Question 8.9: A simple beam AB of span length L has an overhang BC of leng...
A simple beam AB of span length L has an overhang BC of length a (Fig. 8-21a). The beam supports a uniform load of intensity q throughout its length.
Obtain a formula for the deflection \delta_C at the end of the overhang (Fig. 8-21c). (Note: The beam has constant flexural rigidity EI.)
We can find the deflection of point C by imagining the overhang BC (Fig. 8-21a) to be a cantilever beam subjected to two actions. The first action is the rotation of the support of the cantilever through an angle \theta_B , which is the angle of rotation of beam ABC at support B (Fig. 8-21c). (We assume that a clockwise angle \theta_B is positive.) This angle of rotation causes a rigid-body rotation of the overhang BC, resulting in a downward displacement \delta _1 of point C.
The second action is the bending of BC as a cantilever beam supporting a uniform load. This bending produces an additional downward displacement \delta _2 (Fig. 8-21c). The superposition of these two displacements gives the total displacement \delta _C at point C.
Deflection \delta _1. Let us begin by finding the deflection \delta _1 caused by the angle of rotation \theta_B at point B. To find this angle, we observe that part AB of the beam is in the same condition as a simple beam (Fig. 8-21b) subjected to the following loads: (1) a uniform load of intensity q, (2) a couple M_B (equal to qa²/2), and (3) a vertical load P (equal to qa). Only the loads q and M_B produce angles of rotation at end B of this simple beam. These angles are found from Cases 1 and 7 of Table G-2, Appendix G (available online). Thus, the angle \theta_B is
\theta _B=-\frac{qL^3}{24EI} +\frac{M_BL}{3EI} =-\frac{qL^3}{24EI} +\frac{qa^2L}{6EI} =\frac{qL(4a^2-L^2)}{24EI} (8-58)
in which a clockwise angle is positive, as shown in Fig. 8-21c.

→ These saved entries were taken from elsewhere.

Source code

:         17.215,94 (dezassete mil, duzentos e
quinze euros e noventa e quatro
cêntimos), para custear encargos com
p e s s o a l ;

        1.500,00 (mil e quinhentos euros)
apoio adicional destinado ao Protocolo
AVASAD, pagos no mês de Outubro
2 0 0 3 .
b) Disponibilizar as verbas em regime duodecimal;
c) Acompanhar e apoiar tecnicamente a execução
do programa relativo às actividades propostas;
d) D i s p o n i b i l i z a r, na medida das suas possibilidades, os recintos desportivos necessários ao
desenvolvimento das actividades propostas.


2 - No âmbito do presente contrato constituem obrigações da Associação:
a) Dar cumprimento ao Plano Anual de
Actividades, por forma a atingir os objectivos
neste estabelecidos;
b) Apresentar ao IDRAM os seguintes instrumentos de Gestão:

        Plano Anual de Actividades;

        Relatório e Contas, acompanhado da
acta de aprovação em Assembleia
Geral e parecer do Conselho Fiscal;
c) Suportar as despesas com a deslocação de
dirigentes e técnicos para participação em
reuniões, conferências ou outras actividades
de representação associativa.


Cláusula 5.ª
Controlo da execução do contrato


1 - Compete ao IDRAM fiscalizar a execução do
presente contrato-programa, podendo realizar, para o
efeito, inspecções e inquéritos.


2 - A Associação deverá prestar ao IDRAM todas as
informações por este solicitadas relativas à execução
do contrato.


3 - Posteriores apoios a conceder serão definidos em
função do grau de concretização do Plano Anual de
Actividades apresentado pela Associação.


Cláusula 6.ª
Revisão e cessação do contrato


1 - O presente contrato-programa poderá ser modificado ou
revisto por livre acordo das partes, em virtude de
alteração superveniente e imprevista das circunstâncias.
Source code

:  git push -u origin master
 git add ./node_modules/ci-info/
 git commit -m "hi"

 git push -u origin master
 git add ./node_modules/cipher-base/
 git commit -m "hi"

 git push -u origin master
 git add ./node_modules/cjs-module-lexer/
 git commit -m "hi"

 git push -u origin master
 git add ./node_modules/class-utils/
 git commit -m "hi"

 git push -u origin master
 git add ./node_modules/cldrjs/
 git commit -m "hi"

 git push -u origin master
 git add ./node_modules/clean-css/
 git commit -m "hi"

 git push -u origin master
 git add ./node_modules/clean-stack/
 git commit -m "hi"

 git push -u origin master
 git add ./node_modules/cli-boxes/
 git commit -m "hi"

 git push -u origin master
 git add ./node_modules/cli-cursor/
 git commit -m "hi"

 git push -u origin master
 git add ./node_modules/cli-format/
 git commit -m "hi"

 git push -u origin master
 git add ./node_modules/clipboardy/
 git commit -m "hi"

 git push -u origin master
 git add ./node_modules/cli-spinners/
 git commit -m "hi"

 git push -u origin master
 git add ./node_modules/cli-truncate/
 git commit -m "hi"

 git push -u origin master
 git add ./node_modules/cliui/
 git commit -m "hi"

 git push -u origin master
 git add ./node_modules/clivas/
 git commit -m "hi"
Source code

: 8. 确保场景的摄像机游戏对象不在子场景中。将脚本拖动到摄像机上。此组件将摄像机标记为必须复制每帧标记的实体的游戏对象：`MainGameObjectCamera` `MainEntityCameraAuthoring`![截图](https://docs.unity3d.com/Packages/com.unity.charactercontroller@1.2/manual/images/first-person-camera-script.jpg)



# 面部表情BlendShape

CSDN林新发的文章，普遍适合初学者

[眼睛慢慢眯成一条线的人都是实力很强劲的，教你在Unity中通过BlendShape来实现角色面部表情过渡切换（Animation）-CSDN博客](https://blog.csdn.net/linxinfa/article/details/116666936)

The downward deflection \delta _1 of point C, due solely to the angle of rotation \theta_B , is equal to the length of the overhang times the angle (Fig. 8-21c):
\delta _1=a\theta _B=\frac{qaL(4a^2-L^2)}{24EI} (e)
Deflection \delta _2. Bending of the overhang BC produces an additional downward deflection \delta _2 at point C. This deflection is equal to the deflection of a cantilever beam of length a subjected to a uniform load of intensity q (see Case 1 of Table G-1, available online):
\delta _2=\frac{qa^4}{8EI} (f)
Deflection \delta _C. The total downward deflection of point C is the algebraic sum of \delta _1 and \delta _2:
\delta _C=\delta _1+\delta _2=\frac{qaL(4a^2 – L^2)}{24EI}+\frac{qa^4}{8EI} = \frac{qa}{24EI} [L(4a^2 – L^2)+3a^3]
or
\delta _C= \frac{qa}{24EI} (a + L)(3a^2 + aL – L^2) (8-59)
From the preceding equation we see that the deflection \delta _C may be upward or downward, depending upon the relative magnitudes of the lengths L and a. If a is relatively large, the last term in the equation (the three-term expression in parentheses) is positive and the deflection \delta _C is downward. If a is relatively small, the last term is negative and the deflection is upward. The deflection is zero when the last term is equal to zero:
3a^2 + aL – L^2 = 0
or
a=\frac{L(\sqrt{13} -1)}{6} = 0.4343L (g)
From this result, we see that if a is greater than 0.4343L, the deflection of point C is downward; if a is less than 0.4343L, the deflection is upward.
Deflection curve. The shape of the deflection curve for the beam in this example is shown in Fig. 8-21c for the case where a is large enough (a > 0.4343L) to produce a downward deflection at C and small enough (a < L) to ensure that the reaction at A is upward. Under these conditions the beam has a positive bending moment between support A and a point such as D. The deflection curve in region AD is concave upward (positive curvature). From D to C, the bending moment is negative, and therefore the deflection curve is concave downward (negative curvature).
Point of inflection. At point D the curvature of the deflection curve is zero because the bending moment is zero. A point such as D where the curvature and bending moment change signs is called a point of inflection (or point of contraflexure). The bending moment M and the second derivative d²v/dx² always vanish at an inflection point.
However, a point where M and d²v/dx² equal zero is not necessarily an inflection point because it is possible for those quantities to be zero without changing signs at that point; for example, they could have maximum or minimum values.